Physicians may, however, invest in or own health care facilities when capital funding and necessary services are provided that would otherwise not be made available. In such situations, in addition to disclosing these interests to patients, safeguards must be established against abuse, impropriety, or the appearance of impropriety (49).
Physicians may invest in publicly traded securities. However, care must be taken to avoid investment decisions that may create a conflict of interest or the perception of a conflict of interest.
The acceptance of individual gifts, hospitality, trips, and subsidies of all types from the health care industry by an individual physician is strongly discouraged. The acceptance of even small gifts has been documented to affect clinical judgment and heightens the perception (as well as the reality) of a conflict of interest (50).

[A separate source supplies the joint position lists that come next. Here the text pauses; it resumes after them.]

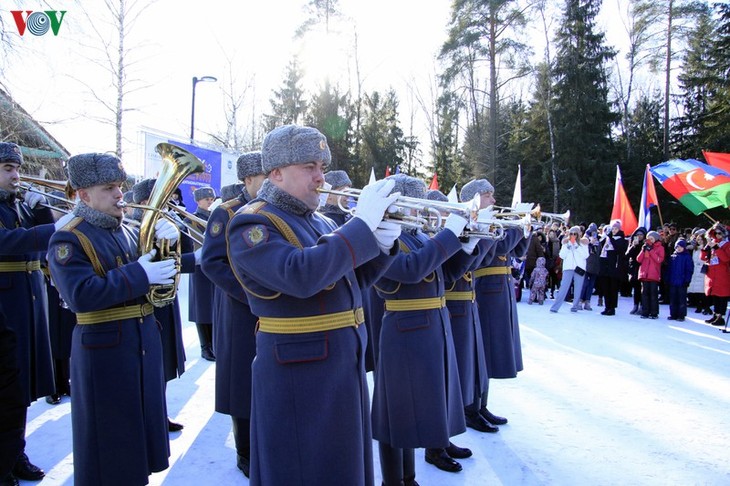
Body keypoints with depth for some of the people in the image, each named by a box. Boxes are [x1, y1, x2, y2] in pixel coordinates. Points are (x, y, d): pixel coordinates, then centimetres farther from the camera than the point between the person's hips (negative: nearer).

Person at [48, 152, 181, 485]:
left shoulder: (129, 232, 10)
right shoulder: (68, 240, -12)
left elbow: (164, 262, 12)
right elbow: (80, 295, -26)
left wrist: (165, 237, -8)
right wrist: (139, 275, -26)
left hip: (144, 338, 7)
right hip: (103, 346, -7)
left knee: (142, 418, 20)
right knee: (109, 435, 5)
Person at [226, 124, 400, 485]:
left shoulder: (318, 221, 12)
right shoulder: (252, 224, -13)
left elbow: (353, 279, 14)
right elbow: (300, 275, -31)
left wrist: (381, 244, -5)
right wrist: (362, 224, -26)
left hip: (347, 362, 8)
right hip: (297, 372, -8)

While following the Royal College of Physicians' guideline, "Would I be willing to have this arrangement generally known?" (51), physicians should also ask, "What would the public or my patients think of this arrangement?"
Physicians must critically evaluate medical information provided by detail persons, advertisements, or industry-sponsored educational programs. Physicians with ties to a particular company should disclose their interests when speaking or writing about a company product. Most journal editors require that authors and peer reviewers disclose any potential conflicts of interest. Editors themselves should be free from conflicts of interest concerning particular papers.
Advertising
Advertising by physicians or health care institutions is unethical when it contains statements that are unsubstantiated,false, deceptive, or misleading, including statements that mislead by omitting necessary information.